しかし馬はどこにもおらず乗っている人間が鉄の棒を操作する事で動いている。
「『車』っていうらしいね。速度は馬より遅いけど馬と違って疲れないからいいわ」
「あとは、それとか」
今度は家の中にある金属製の針が二つ付いた板を見る。
「『時計』ね。火時計や砂時計より随分正確に時間が分かるわ」
「時代は移り変わり、色々なものが変わっていきます。私も…」
「ミリーちゃん…」
「さて、私達は戻ります。それじゃ」
「わざわざ付いてこなくても大丈夫だったんですよ?キマイラさん」
館へと帰っていく道中、二人は歩きながら話をしていた。
館へは道が整備され、村への行き来が楽になっていた。
「心配だったからな。お前が最近になって医者に戻って村に行きだしてから。確かに俺は人間の所に戻ったほうがいいと言ったがよりによってあの村に行くなんて…」
「…まあ、そうですね」
自分が殺されかけた村でまた医者を始める。
端から見ればただの馬鹿にしか映らないだろう。
だが今のミリーには何故か、そんなことはどうでもよく思えた。
「キマイラさんの方はどうなんですか?仕事は」
「まずまずだ」
キマイラは最近、仕事を始めた。
それというのも…
『やいキマイラ!お前も帝国に住むなら税金払え!』
『俺は化け物、人間の法なんぞ知らん!』
『これが法典だ、よく見やがれ!どこに人間限定なんて書いてある!?』
『『帝国に籍を置く者』…?』
『お前がドレスリンに住み、自分の土地だと主張するなら税金払え!嫌なら館差し出せ!』
と、ヴィクトリアに脅されたからである。
「あの女…」
「大人しくキマイラさんが従ってるのにも驚きですけどね」
「仕方なくだ。
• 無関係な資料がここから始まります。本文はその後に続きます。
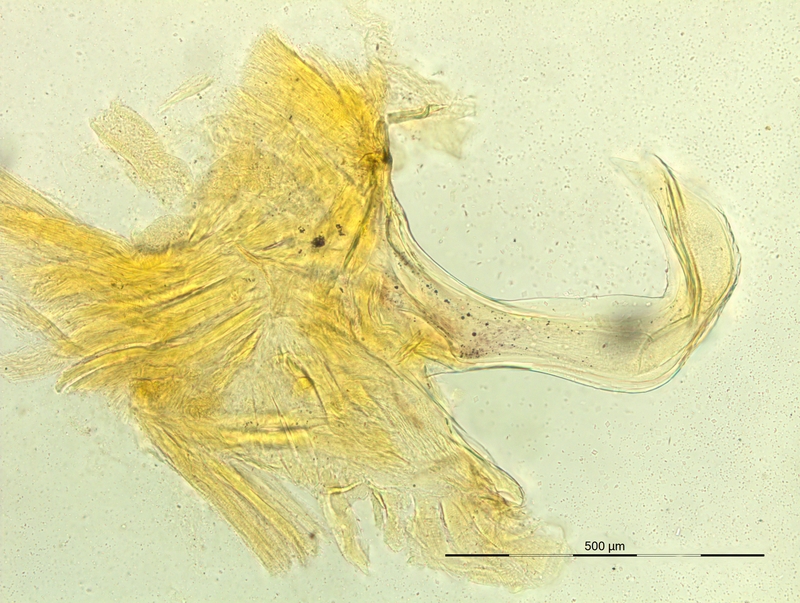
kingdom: Animalia
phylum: Arthropoda
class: Diplopoda
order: Chordeumatida
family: Craspedosomatidae
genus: Pyrgocyphosoma
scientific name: Pyrgocyphosoma oppidicola
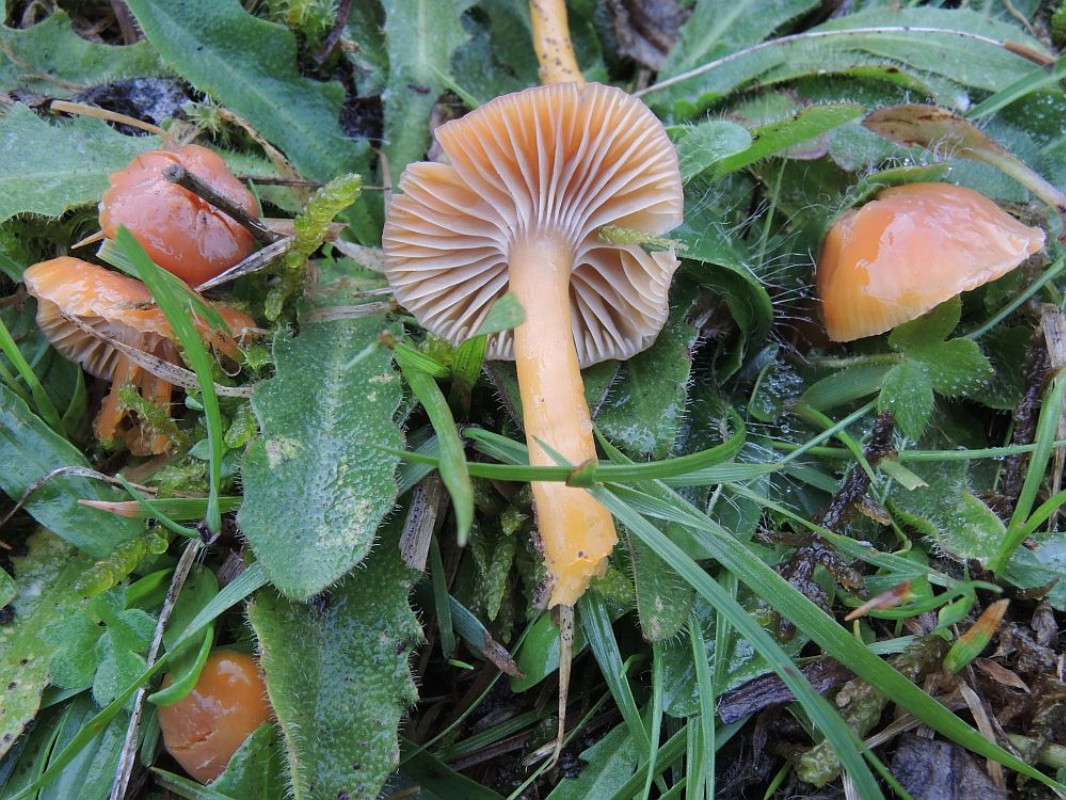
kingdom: Fungi
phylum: Basidiomycota
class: Agaricomycetes
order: Agaricales
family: Hygrophoraceae
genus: Gliophorus
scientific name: Gliophorus laetus
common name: brusk-vokshat
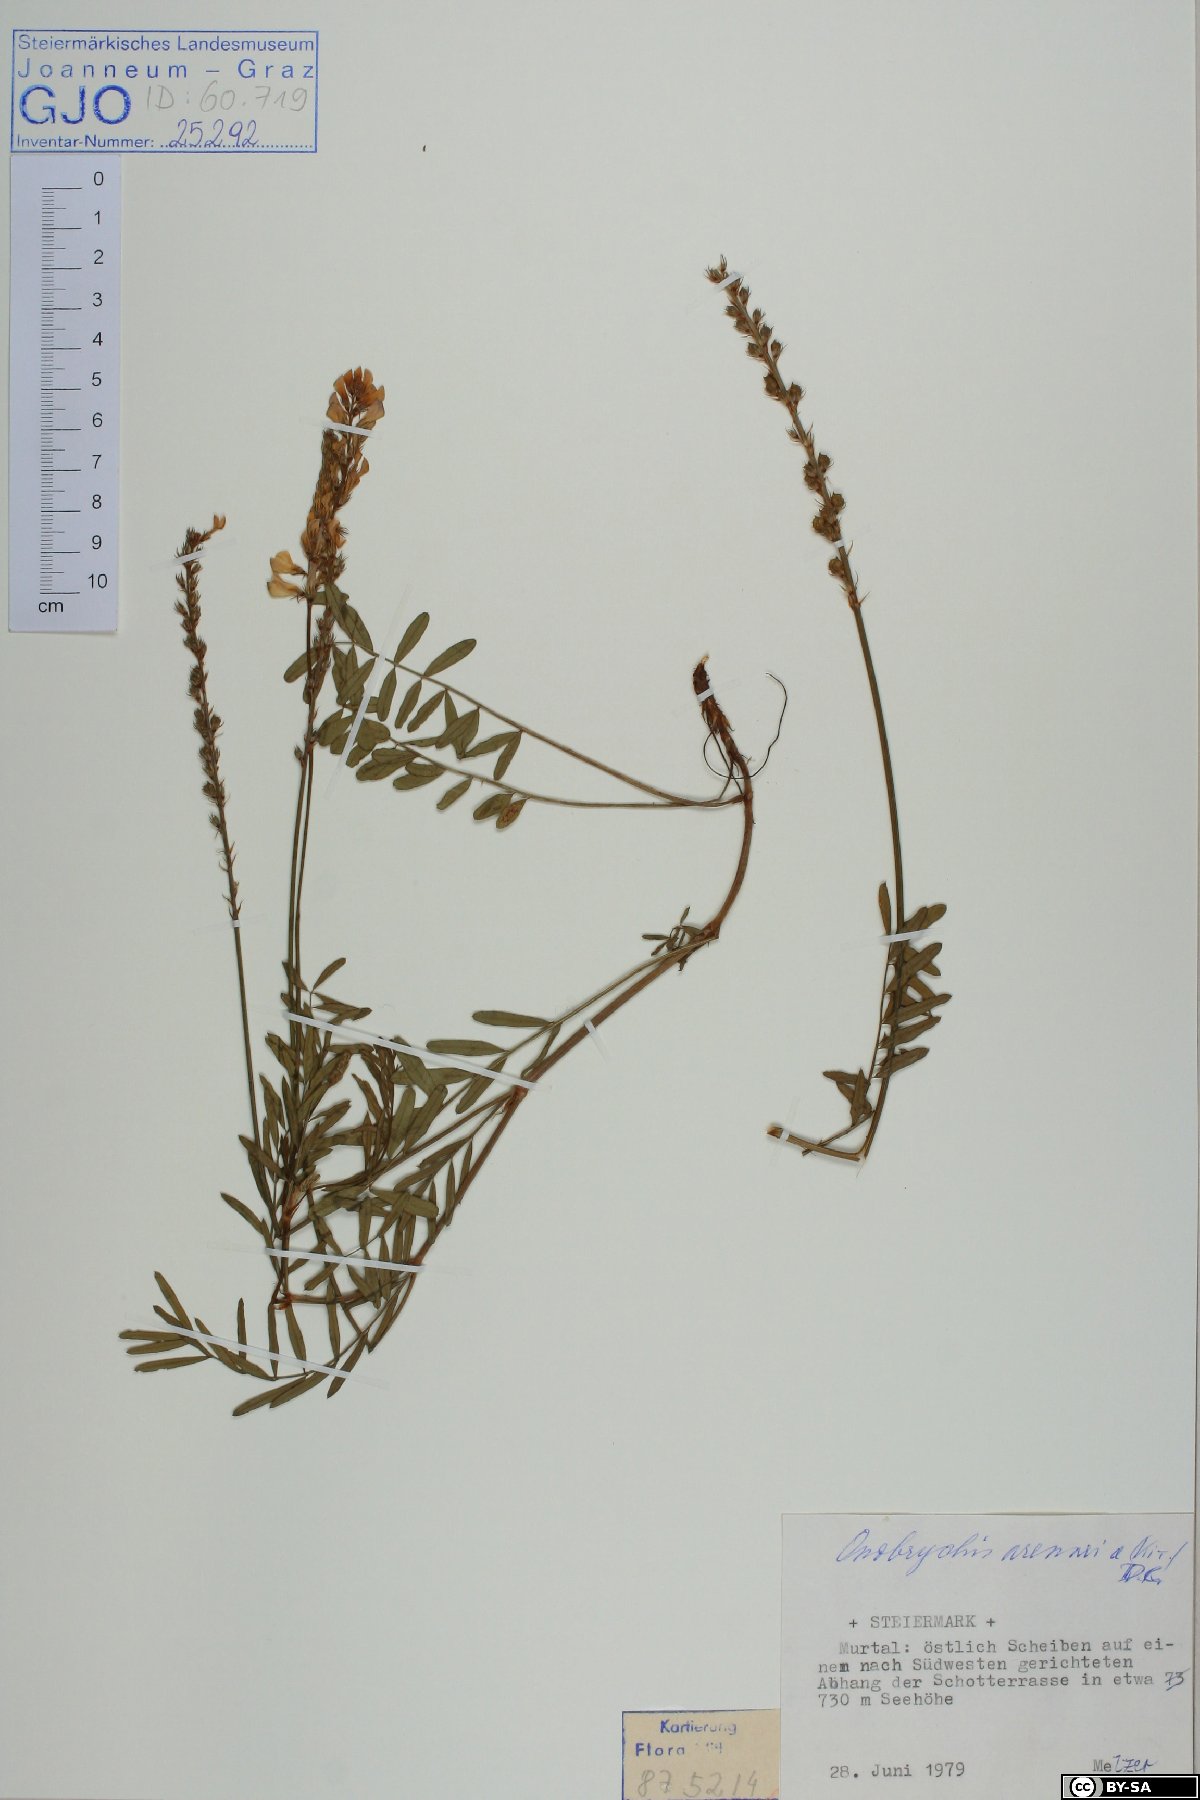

クラウをけしかけるなんて言われればな」
「あははは…」
そんな風に話をしながら、木漏れ日と鳥のさえずりが聞こえる山道を登って行く二人。
あと数歩で到着、というところでキマイラが立ち止まり顔をしかめた。
「どうしました?」
「門が開いている…」
「あっ…」
何とを察した様子のミリー。
「…入るか?」
「一応…」
二人は肩を落としながら入っていった。
「ようキマイラ、ミリー」
「……………」
「……………」
中に入ると、まるで自分の家のようにくつろいでいるヴィクトリアが護衛と一緒に待っていた。